_Required work_
Reproduce the records below, switching every instance of "dist" to "distance" and leaving everything else untouched.

Stored entries
* start *

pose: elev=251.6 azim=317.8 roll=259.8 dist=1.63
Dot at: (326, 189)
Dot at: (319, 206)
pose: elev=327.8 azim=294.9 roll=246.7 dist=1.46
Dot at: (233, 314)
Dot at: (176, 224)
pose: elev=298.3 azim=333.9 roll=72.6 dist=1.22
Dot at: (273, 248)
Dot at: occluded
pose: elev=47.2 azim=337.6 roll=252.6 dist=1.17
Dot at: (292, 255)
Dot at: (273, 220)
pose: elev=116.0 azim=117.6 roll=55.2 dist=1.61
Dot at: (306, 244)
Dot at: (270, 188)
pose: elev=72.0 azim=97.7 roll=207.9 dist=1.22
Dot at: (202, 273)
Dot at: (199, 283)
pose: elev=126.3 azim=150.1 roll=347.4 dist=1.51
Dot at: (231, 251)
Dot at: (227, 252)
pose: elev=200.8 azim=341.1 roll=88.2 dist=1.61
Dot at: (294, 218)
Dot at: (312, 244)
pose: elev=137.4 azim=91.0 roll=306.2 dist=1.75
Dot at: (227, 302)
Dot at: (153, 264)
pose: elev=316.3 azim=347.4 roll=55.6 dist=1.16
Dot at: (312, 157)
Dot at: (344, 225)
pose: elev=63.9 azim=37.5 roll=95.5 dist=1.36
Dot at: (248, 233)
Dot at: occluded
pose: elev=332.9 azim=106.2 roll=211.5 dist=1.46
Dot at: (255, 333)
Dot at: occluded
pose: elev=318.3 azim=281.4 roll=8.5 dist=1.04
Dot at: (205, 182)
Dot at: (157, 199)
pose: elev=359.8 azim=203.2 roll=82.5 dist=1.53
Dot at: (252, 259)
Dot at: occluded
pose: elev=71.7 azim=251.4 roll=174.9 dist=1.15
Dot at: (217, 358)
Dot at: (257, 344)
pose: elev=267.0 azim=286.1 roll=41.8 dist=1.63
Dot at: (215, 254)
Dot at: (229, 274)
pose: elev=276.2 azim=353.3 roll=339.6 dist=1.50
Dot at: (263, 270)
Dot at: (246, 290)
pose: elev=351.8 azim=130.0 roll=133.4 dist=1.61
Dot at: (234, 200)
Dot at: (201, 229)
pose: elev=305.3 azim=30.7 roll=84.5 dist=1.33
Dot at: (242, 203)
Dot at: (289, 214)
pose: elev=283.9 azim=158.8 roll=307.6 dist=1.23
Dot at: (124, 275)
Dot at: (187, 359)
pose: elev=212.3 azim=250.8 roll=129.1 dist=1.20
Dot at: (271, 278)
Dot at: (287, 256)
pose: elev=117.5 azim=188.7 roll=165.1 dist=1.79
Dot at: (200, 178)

* end *

_The completed task_
pose: elev=251.6 azim=317.8 roll=259.8 distance=1.63
Dot at: (326, 189)
Dot at: (319, 206)
pose: elev=327.8 azim=294.9 roll=246.7 distance=1.46
Dot at: (233, 314)
Dot at: (176, 224)
pose: elev=298.3 azim=333.9 roll=72.6 distance=1.22
Dot at: (273, 248)
Dot at: occluded
pose: elev=47.2 azim=337.6 roll=252.6 distance=1.17
Dot at: (292, 255)
Dot at: (273, 220)
pose: elev=116.0 azim=117.6 roll=55.2 distance=1.61
Dot at: (306, 244)
Dot at: (270, 188)
pose: elev=72.0 azim=97.7 roll=207.9 distance=1.22
Dot at: (202, 273)
Dot at: (199, 283)
pose: elev=126.3 azim=150.1 roll=347.4 distance=1.51
Dot at: (231, 251)
Dot at: (227, 252)
pose: elev=200.8 azim=341.1 roll=88.2 distance=1.61
Dot at: (294, 218)
Dot at: (312, 244)
pose: elev=137.4 azim=91.0 roll=306.2 distance=1.75
Dot at: (227, 302)
Dot at: (153, 264)
pose: elev=316.3 azim=347.4 roll=55.6 distance=1.16
Dot at: (312, 157)
Dot at: (344, 225)
pose: elev=63.9 azim=37.5 roll=95.5 distance=1.36
Dot at: (248, 233)
Dot at: occluded
pose: elev=332.9 azim=106.2 roll=211.5 distance=1.46
Dot at: (255, 333)
Dot at: occluded
pose: elev=318.3 azim=281.4 roll=8.5 distance=1.04
Dot at: (205, 182)
Dot at: (157, 199)
pose: elev=359.8 azim=203.2 roll=82.5 distance=1.53
Dot at: (252, 259)
Dot at: occluded
pose: elev=71.7 azim=251.4 roll=174.9 distance=1.15
Dot at: (217, 358)
Dot at: (257, 344)
pose: elev=267.0 azim=286.1 roll=41.8 distance=1.63
Dot at: (215, 254)
Dot at: (229, 274)
pose: elev=276.2 azim=353.3 roll=339.6 distance=1.50
Dot at: (263, 270)
Dot at: (246, 290)
pose: elev=351.8 azim=130.0 roll=133.4 distance=1.61
Dot at: (234, 200)
Dot at: (201, 229)
pose: elev=305.3 azim=30.7 roll=84.5 distance=1.33
Dot at: (242, 203)
Dot at: (289, 214)
pose: elev=283.9 azim=158.8 roll=307.6 distance=1.23
Dot at: (124, 275)
Dot at: (187, 359)
pose: elev=212.3 azim=250.8 roll=129.1 distance=1.20
Dot at: (271, 278)
Dot at: (287, 256)
pose: elev=117.5 azim=188.7 roll=165.1 distance=1.79
Dot at: (200, 178)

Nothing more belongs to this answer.